→ THE TASK
The line containing "X2375001Y-5339994D03*" marks the end; return exactly every line from the start of the records up to and including it, but no pictures.

→ GIVEN ENTRIES
···
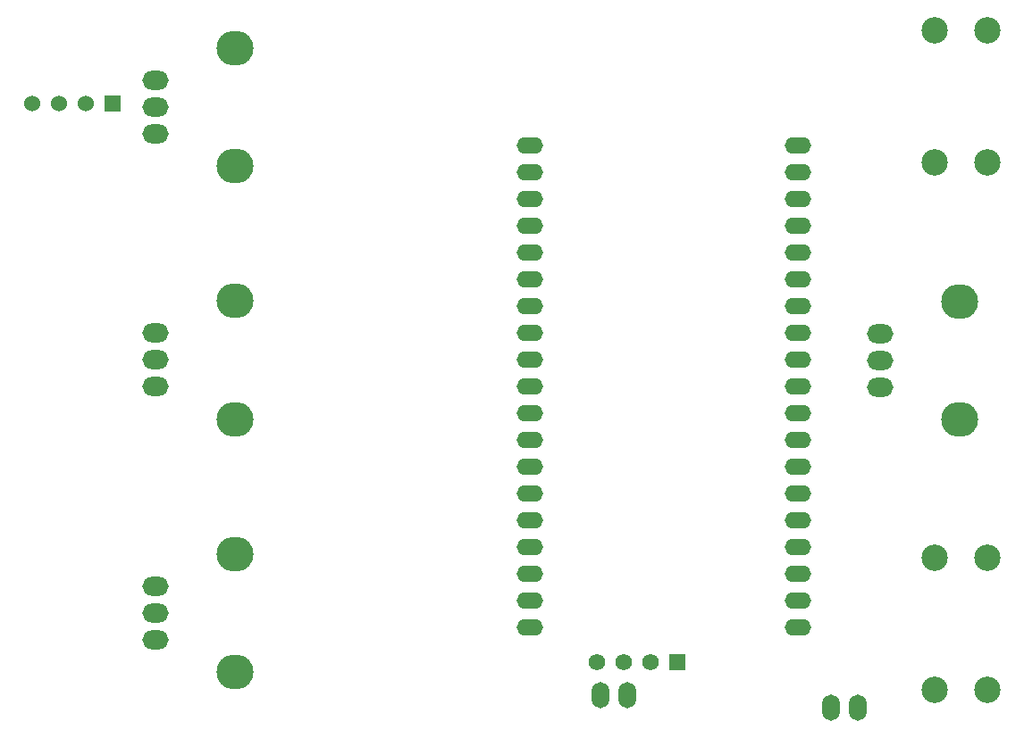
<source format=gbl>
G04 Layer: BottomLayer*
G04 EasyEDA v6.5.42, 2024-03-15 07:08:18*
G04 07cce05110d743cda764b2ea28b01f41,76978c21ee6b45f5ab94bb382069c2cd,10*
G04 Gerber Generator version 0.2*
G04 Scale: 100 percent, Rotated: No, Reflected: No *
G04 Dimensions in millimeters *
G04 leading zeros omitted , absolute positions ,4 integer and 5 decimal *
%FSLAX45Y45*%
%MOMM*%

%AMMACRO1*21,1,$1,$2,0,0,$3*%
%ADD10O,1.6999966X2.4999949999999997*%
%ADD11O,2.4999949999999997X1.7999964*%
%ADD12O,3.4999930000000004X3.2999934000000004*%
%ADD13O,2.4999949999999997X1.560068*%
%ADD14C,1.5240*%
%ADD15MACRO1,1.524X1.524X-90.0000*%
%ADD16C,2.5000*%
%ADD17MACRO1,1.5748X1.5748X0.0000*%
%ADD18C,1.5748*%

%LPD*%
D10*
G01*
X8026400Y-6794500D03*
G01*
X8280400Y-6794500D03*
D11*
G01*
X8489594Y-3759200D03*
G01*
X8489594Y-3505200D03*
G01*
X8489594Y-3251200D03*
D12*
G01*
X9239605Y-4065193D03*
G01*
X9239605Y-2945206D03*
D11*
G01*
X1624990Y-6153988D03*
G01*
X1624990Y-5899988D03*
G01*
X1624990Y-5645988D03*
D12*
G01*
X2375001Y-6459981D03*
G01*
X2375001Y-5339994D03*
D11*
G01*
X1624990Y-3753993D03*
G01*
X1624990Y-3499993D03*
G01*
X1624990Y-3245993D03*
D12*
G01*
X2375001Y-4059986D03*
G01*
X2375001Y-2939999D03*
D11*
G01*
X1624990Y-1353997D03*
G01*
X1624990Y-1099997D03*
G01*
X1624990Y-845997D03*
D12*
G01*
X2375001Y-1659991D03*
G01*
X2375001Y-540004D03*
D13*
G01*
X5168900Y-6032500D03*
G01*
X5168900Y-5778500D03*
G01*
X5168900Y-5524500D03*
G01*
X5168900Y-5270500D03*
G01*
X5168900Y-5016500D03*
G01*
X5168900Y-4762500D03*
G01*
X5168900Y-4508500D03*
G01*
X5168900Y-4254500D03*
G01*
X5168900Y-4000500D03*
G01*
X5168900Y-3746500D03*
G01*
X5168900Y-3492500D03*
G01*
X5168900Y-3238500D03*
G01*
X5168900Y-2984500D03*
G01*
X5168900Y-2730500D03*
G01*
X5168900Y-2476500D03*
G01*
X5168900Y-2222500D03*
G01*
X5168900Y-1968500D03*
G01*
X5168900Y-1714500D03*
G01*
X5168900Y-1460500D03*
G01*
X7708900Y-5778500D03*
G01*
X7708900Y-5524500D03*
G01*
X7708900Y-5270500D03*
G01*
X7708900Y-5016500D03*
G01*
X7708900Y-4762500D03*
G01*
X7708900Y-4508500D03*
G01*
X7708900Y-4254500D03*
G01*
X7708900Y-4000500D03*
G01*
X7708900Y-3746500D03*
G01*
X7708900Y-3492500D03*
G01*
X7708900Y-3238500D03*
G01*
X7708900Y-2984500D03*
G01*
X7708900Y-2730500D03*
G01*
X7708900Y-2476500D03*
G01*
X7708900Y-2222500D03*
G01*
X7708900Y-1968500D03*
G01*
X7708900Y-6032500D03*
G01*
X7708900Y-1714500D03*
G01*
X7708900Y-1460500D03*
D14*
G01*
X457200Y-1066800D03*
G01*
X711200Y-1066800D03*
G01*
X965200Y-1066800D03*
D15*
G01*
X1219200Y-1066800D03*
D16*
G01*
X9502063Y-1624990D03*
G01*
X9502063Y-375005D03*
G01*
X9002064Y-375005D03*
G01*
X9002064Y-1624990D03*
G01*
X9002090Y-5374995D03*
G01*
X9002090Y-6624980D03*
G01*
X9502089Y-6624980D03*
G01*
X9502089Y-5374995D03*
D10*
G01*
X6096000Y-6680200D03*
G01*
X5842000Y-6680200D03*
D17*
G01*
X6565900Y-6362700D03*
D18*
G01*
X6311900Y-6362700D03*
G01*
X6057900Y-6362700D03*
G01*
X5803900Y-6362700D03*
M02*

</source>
···
→ ANSWER SECTION
<source format=gbl>
G04 Layer: BottomLayer*
G04 EasyEDA v6.5.42, 2024-03-15 07:08:18*
G04 07cce05110d743cda764b2ea28b01f41,76978c21ee6b45f5ab94bb382069c2cd,10*
G04 Gerber Generator version 0.2*
G04 Scale: 100 percent, Rotated: No, Reflected: No *
G04 Dimensions in millimeters *
G04 leading zeros omitted , absolute positions ,4 integer and 5 decimal *
%FSLAX45Y45*%
%MOMM*%

%AMMACRO1*21,1,$1,$2,0,0,$3*%
%ADD10O,1.6999966X2.4999949999999997*%
%ADD11O,2.4999949999999997X1.7999964*%
%ADD12O,3.4999930000000004X3.2999934000000004*%
%ADD13O,2.4999949999999997X1.560068*%
%ADD14C,1.5240*%
%ADD15MACRO1,1.524X1.524X-90.0000*%
%ADD16C,2.5000*%
%ADD17MACRO1,1.5748X1.5748X0.0000*%
%ADD18C,1.5748*%

%LPD*%
D10*
G01*
X8026400Y-6794500D03*
G01*
X8280400Y-6794500D03*
D11*
G01*
X8489594Y-3759200D03*
G01*
X8489594Y-3505200D03*
G01*
X8489594Y-3251200D03*
D12*
G01*
X9239605Y-4065193D03*
G01*
X9239605Y-2945206D03*
D11*
G01*
X1624990Y-6153988D03*
G01*
X1624990Y-5899988D03*
G01*
X1624990Y-5645988D03*
D12*
G01*
X2375001Y-6459981D03*
G01*
X2375001Y-5339994D03*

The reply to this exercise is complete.